Perhaps it is the case that in your school or district you participate in an annual cycle of goal setting … with the sinking feeling that none of it will amount to real change.
This is strange, when you think about it, as the organizational consultant who is frequently cited as the instigator of data-driven planning, W. Edwards Deming (1986), was all about process. His book Out of the Crisis is a kind of manifesto about how generations of business owners had not paid enough attention to the processes being used in generating their results. Some of his ideas were translated into familiar slogans: “If you do what you’ve always done, you’ll get what you’ve always gotten,” “The definition of madness is doing the same thing over and over and expecting a different result,” and “Every system is perfectly designed to achieve the results it gets.”
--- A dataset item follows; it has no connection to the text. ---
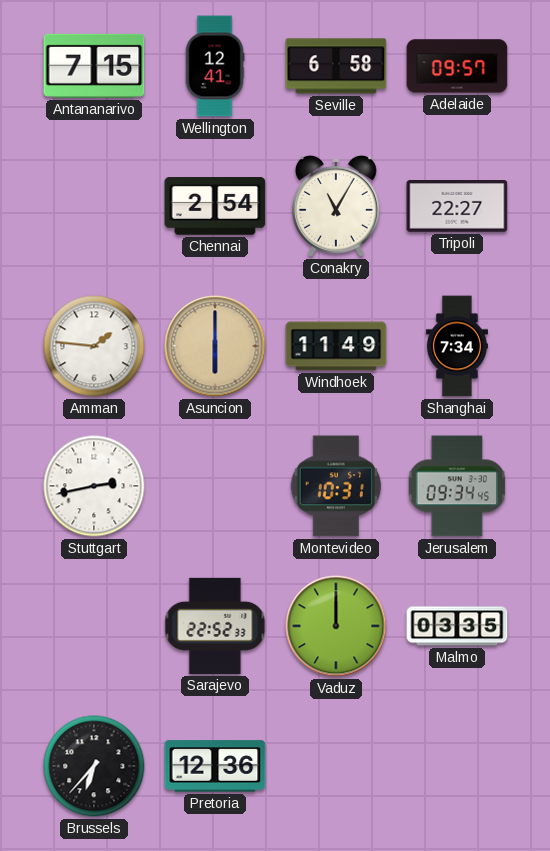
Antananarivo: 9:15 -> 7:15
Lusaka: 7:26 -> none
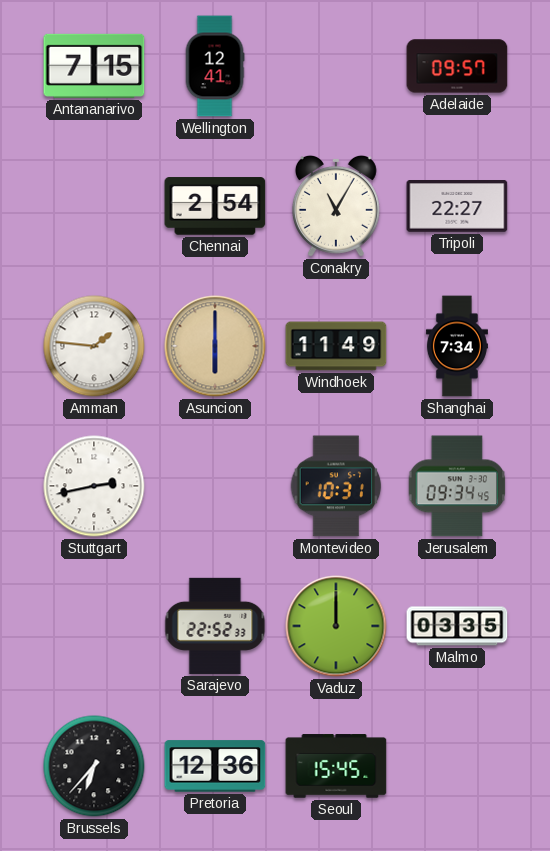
Seville: 6:58 -> none
Seoul: none -> 15:45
Perhaps it is the case that in your school or district you participate in an annual cycle of goal setting, filling out templates to create a plan, submission of the plan for feedback and approval, and working with committees, departments, or grade-level teams to implement the plan—all with the sinking feeling that none of it will amount to real change. Perhaps you’re frustrated as the plan you created seems to have no life outside its place on the shelf. Perhaps you’re looking for suggestions for how to give the process more meaning and traction.
In that case, you’re in the right place, because that’s exactly what we’re going to do in this book.